Faisons un peu de politique, de la vraie politique, celle que certains prennent pour de l’analyse purement théorique, peut-être parce qu’elle pose des questions qui fâchent, des questions qui regardent un peu plus loin que le bout de la Pointe du Raz. Depuis quand les patrons bretons – de l’agro-alimentaire notamment – sont-ils étrangers aux avatars du capitalisme industriel européen qui, dans le cadre accepté de la concurrence commerciale érigée en dogme suprême, finit toujours par ruiner les situations anciennement acquises ? Le « modèle agro-industriel breton » tant vanté hier – vanté par qui d’ailleurs ? – ne reposait-il pas d’abord sur l’exploitation exacerbée d’une main d’œuvre, majoritairement féminine, et sur un amoindrissement progressif de la qualité des productions par la standardisation afin de tenir les coûts ? Peut-on laisser de côté, en accusant toujours l’extérieur, la question devenue fondamentale des dégâts environnementaux de ce modèle ? Les méfaits les plus patents du « modèle » auquel l’on s’empresse de tendre des bouées de sauvetage seront-ils corrigés par les conséquences du Traité commercial transatlantique actuellement en négociation dans la plus grande opacité démocratique ? Les salariés bretons – et ceux d’ailleurs – ne devraient-ils pas se demander si leurs patrons ne vont pas se servir à leur avantage exclusif de ce nouveau traité, eux qui ont justement la tête si souvent près du bonnet ? On connaît la réponse à toutes ces questions : dans le cadre économique actuel l’emploi sera toujours sacrifié sur l’autel de la domination des dominants grands et petits.

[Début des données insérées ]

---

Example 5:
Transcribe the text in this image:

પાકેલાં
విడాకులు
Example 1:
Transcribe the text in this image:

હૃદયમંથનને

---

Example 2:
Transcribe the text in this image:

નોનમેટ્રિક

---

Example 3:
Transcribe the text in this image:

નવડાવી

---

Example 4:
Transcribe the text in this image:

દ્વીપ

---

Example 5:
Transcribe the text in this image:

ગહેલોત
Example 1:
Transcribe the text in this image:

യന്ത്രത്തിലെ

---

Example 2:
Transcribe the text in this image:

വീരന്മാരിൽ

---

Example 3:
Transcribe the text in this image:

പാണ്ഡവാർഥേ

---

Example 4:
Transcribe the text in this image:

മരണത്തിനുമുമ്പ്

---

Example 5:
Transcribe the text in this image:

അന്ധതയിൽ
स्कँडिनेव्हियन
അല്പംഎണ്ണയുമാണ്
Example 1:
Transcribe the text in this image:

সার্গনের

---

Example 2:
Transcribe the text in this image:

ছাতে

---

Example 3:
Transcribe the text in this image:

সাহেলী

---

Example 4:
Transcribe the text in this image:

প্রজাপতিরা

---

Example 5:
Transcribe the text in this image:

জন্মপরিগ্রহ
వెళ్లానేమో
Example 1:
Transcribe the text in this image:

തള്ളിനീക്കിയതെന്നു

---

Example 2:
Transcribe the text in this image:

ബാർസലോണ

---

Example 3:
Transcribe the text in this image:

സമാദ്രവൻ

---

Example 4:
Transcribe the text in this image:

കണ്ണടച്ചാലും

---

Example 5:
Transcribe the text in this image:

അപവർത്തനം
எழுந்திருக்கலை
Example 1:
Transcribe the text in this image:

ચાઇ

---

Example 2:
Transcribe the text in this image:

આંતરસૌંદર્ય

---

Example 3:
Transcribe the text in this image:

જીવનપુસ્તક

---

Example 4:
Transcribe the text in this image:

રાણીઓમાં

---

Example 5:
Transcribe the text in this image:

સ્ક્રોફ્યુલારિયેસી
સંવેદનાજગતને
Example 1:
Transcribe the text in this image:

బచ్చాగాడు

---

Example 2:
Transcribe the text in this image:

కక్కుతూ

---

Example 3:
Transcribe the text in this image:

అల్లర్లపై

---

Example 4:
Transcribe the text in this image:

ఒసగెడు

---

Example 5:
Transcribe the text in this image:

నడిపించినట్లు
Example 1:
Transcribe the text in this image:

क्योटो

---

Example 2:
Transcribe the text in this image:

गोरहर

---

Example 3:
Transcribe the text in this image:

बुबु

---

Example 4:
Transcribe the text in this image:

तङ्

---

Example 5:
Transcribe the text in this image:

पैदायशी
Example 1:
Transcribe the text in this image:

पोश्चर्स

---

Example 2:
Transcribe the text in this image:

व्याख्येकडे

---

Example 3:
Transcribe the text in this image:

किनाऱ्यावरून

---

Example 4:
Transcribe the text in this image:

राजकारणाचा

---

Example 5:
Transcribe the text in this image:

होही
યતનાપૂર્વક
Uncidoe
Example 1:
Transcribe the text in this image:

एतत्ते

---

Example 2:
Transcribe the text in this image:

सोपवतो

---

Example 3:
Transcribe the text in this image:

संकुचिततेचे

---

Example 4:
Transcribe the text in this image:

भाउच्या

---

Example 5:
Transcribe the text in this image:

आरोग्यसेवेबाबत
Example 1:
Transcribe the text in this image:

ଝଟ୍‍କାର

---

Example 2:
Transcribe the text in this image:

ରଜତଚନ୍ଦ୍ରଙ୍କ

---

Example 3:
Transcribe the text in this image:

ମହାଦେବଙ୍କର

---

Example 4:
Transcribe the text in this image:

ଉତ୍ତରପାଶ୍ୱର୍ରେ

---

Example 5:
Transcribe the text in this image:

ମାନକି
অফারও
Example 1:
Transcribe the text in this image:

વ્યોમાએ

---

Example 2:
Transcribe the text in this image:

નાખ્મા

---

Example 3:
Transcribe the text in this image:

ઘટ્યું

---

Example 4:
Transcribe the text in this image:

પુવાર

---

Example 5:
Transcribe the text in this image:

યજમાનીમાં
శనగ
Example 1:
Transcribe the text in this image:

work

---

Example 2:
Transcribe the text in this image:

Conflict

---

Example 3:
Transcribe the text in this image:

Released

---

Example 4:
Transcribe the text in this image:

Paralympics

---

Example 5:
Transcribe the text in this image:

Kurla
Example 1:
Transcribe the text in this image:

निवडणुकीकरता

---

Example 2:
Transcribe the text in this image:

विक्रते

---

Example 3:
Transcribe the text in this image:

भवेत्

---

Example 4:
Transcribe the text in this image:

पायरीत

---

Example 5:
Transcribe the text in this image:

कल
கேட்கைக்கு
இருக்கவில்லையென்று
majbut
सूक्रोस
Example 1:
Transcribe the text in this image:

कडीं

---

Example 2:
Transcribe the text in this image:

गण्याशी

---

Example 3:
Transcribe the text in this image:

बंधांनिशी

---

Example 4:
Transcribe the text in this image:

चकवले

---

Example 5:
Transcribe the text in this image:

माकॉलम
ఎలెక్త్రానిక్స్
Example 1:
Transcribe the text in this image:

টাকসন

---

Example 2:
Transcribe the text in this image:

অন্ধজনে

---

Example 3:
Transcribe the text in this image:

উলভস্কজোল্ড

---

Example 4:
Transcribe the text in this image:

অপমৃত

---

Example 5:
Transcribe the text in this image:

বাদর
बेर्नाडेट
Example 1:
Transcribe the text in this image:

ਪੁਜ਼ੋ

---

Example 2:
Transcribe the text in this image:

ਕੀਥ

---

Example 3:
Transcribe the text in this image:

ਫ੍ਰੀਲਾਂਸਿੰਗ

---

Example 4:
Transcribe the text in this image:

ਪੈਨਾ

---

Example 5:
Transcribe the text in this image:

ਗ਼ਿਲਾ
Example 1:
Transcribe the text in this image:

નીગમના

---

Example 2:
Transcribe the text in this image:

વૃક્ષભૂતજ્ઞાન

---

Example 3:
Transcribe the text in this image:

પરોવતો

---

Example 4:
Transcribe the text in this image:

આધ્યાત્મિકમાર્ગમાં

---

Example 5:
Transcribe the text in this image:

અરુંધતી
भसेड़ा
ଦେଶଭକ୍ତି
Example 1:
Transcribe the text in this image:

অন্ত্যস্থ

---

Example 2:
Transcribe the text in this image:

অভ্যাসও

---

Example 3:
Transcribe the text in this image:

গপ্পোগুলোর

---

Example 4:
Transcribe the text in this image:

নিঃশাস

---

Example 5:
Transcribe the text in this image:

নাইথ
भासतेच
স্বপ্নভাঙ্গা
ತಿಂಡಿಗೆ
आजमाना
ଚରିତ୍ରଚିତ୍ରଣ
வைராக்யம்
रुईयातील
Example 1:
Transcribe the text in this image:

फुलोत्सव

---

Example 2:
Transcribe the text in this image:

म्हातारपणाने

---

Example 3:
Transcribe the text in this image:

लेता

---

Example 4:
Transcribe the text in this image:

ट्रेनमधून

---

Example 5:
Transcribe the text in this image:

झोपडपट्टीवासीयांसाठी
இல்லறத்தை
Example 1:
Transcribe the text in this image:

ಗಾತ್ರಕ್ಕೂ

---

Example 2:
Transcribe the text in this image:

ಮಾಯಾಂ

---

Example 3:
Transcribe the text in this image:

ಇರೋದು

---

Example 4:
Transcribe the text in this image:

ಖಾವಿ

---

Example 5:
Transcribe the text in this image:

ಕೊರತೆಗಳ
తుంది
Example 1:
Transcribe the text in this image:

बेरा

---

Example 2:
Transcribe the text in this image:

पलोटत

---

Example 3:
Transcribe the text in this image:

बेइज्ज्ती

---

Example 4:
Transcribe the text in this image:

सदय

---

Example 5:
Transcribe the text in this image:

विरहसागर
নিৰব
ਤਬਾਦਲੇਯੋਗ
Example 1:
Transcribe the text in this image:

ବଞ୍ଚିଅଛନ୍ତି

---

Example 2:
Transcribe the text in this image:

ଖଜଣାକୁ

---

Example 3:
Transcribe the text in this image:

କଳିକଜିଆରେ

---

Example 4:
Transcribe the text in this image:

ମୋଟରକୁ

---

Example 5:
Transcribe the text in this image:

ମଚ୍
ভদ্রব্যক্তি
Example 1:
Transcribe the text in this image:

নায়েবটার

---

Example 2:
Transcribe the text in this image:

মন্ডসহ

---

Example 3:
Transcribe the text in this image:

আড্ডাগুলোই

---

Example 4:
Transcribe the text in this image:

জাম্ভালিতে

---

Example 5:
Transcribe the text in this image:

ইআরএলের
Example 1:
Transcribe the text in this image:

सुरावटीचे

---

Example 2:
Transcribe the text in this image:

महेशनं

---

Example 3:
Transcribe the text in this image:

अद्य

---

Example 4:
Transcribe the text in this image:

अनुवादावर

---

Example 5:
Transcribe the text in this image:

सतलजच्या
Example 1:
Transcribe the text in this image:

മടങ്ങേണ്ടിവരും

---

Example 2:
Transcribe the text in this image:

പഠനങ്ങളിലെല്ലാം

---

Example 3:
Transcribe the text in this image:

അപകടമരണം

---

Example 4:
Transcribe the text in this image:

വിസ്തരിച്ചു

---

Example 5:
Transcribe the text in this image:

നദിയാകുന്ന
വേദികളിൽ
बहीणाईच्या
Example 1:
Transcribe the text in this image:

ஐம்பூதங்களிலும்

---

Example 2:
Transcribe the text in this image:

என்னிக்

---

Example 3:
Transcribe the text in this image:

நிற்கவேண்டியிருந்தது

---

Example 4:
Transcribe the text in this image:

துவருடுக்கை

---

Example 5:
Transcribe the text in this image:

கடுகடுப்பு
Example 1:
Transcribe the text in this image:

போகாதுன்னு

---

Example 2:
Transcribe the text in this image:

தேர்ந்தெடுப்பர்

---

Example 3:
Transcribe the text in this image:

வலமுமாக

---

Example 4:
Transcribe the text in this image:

Enfonçons un peu plus le clou de l’analyse politique : d’où viennent ces troubles graves du discernement ? La dépolitisation de la société civile, la désyndicalisation du salariat, la succession de luttes sociales sans résultats tangibles, voilà autant de raisons régulièrement avancées pour expliquer la perte de repères des classes dominées en même temps qu’elles éclairent leur renoncement à participer à la construction de mouvements sociaux s’inscrivant nécessairement dans le temps long. A contrario, le fait que la mondialisation débridée et le consommationnisme tentaculaire répugnent le temps long ne peut qu’aggraver le phénomène. La sous-estimation par les classes les plus modestes et par le patronat – évidemment pour des raisons très différentes – des périls environnementaux ne contribue pas à délaisser les actions à courte vue pour leur préférer la recherche de solutions de long terme au service de la préservation d’un environnement dénué des menaces sanitaires ou climatiques les plus préoccupantes. Pourtant , les deux raisons majeures du profond désarroi de ce que l’on n’ose même plus nommer le « peuple de gauche » tiennent plutôt à l’étouffement progressif de la démocratie sous l’étreinte des lobbies et l’omnipotence de l’oligarchie économico-financière d’une part, à l’incapacité du pouvoir politique à tracer des perspectives claires pour l’avenir de nos sociétés d’autre part. C’est dans ce « champ de ruines » que fut posée l’éco-taxe : le trop-plein alors déborda.

Ce n’est pas l’idée de révolte qui doit nous inquiéter mais la révolte sans idée précise, sans objet moteur propice à construire un mouvement socio-politique durable. Nos sociétés ne sortiront pas de la crise écologique et sociale qui frappe plus lourdement les classes les moins favorisées sans une puissante révolte, non nécessairement violente – contre tous les « nouveaux maîtres du monde » pour reprendre la pertinente formule de Jean Ziegler. N’en déplaise aux piliers des salons parisiens, nombre de Bretons y travaillent déjà, dans les marges pour l’instant trop étroites du capitalisme destructeur de vies et de nature. C’est pour eux et leur formidable pouvoir d’imagination qu’il faut desserrer l’étau du centralisme bureaucratique français et non pour renforcer le pouvoir du patronat breton.

Qu’un jour fleurissent les bonnets verts ! Unis vers un autre univers, unis contre les dominations injustifiables et les révoltes gratuites. C’est alors seulement que « vivre et travailler au pays » prendra tout son sens.